Ma il nostro scopo è educare alla laboriosità ed all’economia e non avere
dei buoni rover di servizio che «ci pensano loro, così si spende meno e le
cose funzionano meglio».
La
Squadriglia va in uscita da sola, senza che i Capi che la spiano, anche se i
Capi chiedono loro il programma e poi conto del lavoro svolto. A nulla vale
che facciano bene le cose solo se ci sono i Capi, occorre rischiare che le
facciano male per poi scegliere di farle bene per loro stessi e non per il
nostro giudizio.
Certo
la Squadriglia funziona se ha un buon manico: il Capo Squadriglia.
Dove
impara ad esser Capo un ragazzo di 15 anni? Come fa a superare la tentazione
del potere come prevaricazione per scoprire la gioia del potere come servizio?

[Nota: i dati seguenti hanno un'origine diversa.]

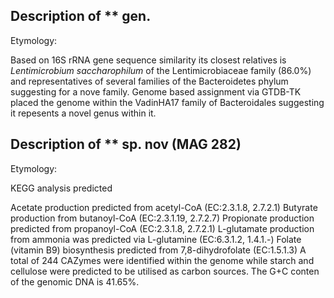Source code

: ## Description of ** gen. 

<!-- 
Genome completeness is ;100.0
Genome contamination is ;1.88
 -->
Etymology: 

Based on 16S rRNA gene sequence similarity 
its closest relatives is 
*Lentimicrobium saccharophilum* of the Lentimicrobiaceae family	(86.0%)
and representatives of several families of the Bacteroidetes phylum 
suggesting for a nove family. 
Genome based assignment via GTDB-TK placed the genome within
the VadinHA17 family of 
Bacteroidales suggesting it repesents a novel genus within it. 


## Description of ** sp. nov (MAG 282)

Etymology: 

KEGG analysis predicted 

Acetate production predicted from acetyl-CoA (EC:2.3.1.8, 2.7.2.1)
Butyrate production from butanoyl-CoA (EC:2.3.1.19, 2.7.2.7)
Propionate production predicted from propanoyl-CoA (EC:2.3.1.8, 2.7.2.1)
L-glutamate production from ammonia was predicted via L-glutamine (EC:6.3.1.2, 1.4.1.-)
Folate (vitamin B9) biosynthesis predicted from 7,8-dihydrofolate (EC:1.5.1.3)
A total of 244 CAZymes were identified within the genome while
starch and cellulose
were predicted to be utilised as carbon sources.
The G+C conten of the genomic DNA is 41.65%.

Due sono i luoghi deputati a questo. L’Alta Squadriglia che è una
Squadriglia il cui Capo è proprio il Capo Reparto che con il suo esempio fa
vedere come si è Capi al servizio di una piccola comunità.
Il
Consiglio Capi dove esplicitamente si discute dei problemi della
Squadriglia, dell’essere Capi, della vita di tutto il Reparto. Il Consiglio
dei Capi va estremamente rivalutato in quanto è il vero organo di governo
del Reparto non a livello educativo (questo spetta ai Capi) ma a livello della
vita di una comunità di ragazzi.
Attenzione
dunque tutta la proposta del Reparto passa davvero solo se vissuta
concretamente in Squadriglia. Il sentiero competenza ha senso non se le
imprese di Reparto sono belle ma se la Squadriglia vive con competenza la
quotidianità, se funziona il trapasso delle nozioni. Il sentiero fede è
vivo se la Squadriglia impara a pregare, a riflettere, a correggersi l’un
l’altro fraternamente. Il sentiero accoglienza si sperimenta prima di
tutto in Squadriglia che è la prima, vera, intensa esperienza sociale che
il ragazzo fa.
La
progressione personale resta lettera morta se il Consiglio di Squadriglia non
la sente una cosa sua, con la quale distribuire compiti, incarichi, posti
d’azione, sulla quale confrontarsi al termine di un’impresa.
Occorre dunque organizzarsi per sconfiggere i Capi-Piovra e restituire ai ragazzi il Reparto, i bufali di Kensington Garden, l’avventura in una pozza d’acqua ed a noi un po’ di meritata pigrizia.